Task statement
Please print out the entries below unchanged and skip the images.

(Keypoint coordinate data)
::::

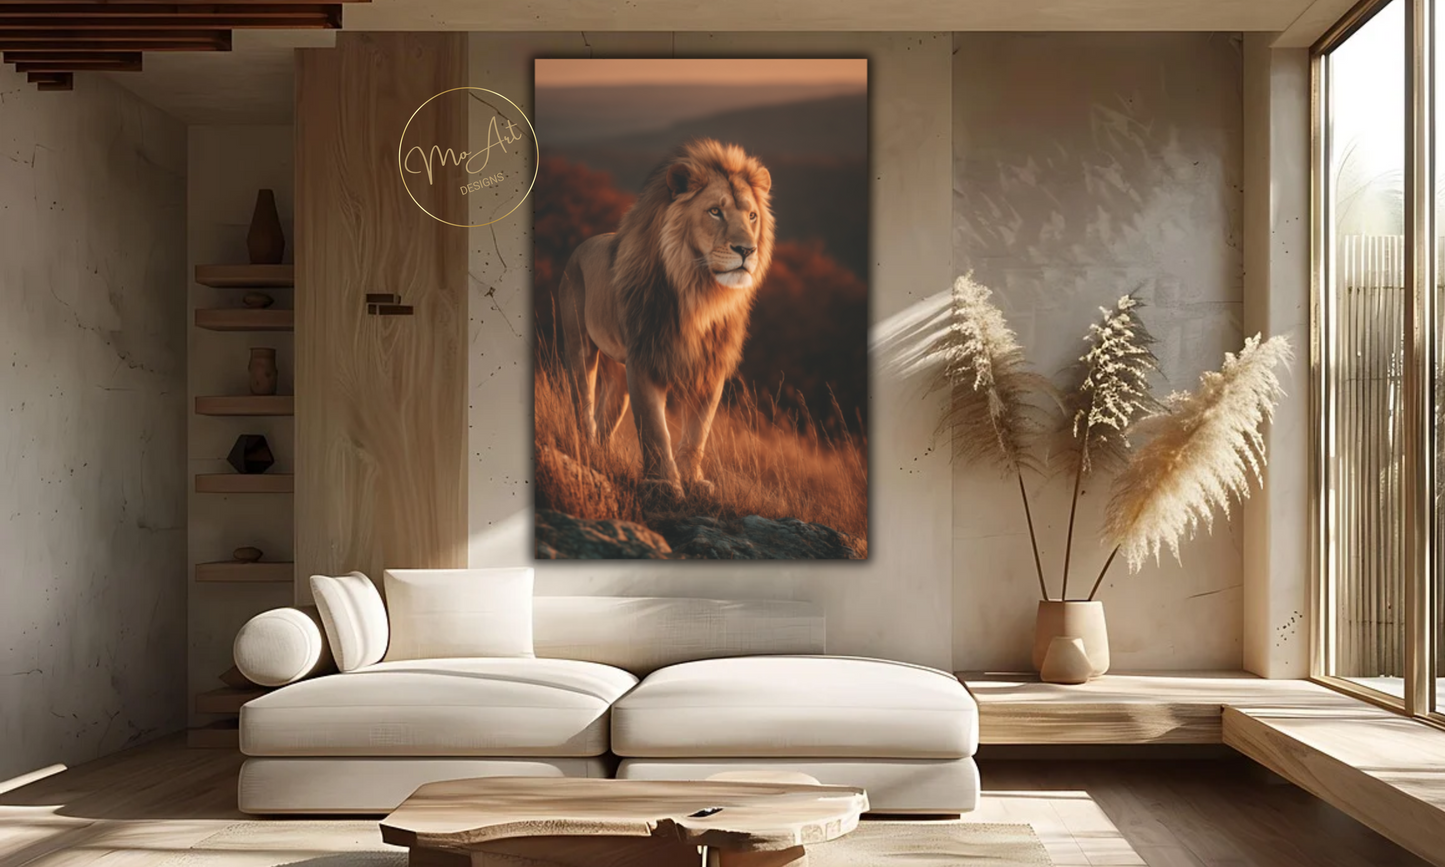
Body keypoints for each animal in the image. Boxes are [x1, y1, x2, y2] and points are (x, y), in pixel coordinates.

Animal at [556, 138, 774, 500]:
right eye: (715, 211)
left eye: (752, 216)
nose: (747, 250)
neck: (700, 295)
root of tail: (580, 246)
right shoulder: (645, 359)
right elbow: (654, 428)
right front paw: (664, 485)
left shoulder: (709, 369)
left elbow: (698, 432)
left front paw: (693, 481)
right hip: (579, 347)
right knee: (583, 402)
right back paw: (586, 449)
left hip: (619, 370)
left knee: (608, 410)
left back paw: (602, 454)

::::

Solution to this exercise
Body keypoints for each animal in the image. Boxes are [x1, y1, x2, y2] and points are (x, y), in pixel coordinates.

Animal at [556, 138, 774, 500]:
right eye: (715, 211)
left eye: (752, 216)
nose: (747, 250)
neck: (700, 295)
root of tail: (580, 246)
right shoulder: (645, 359)
right elbow: (654, 428)
right front paw: (664, 485)
left shoulder: (709, 369)
left elbow: (698, 432)
left front paw: (693, 481)
right hip: (579, 347)
right knee: (583, 402)
right back paw: (586, 449)
left hip: (619, 370)
left knee: (608, 410)
left back paw: (602, 454)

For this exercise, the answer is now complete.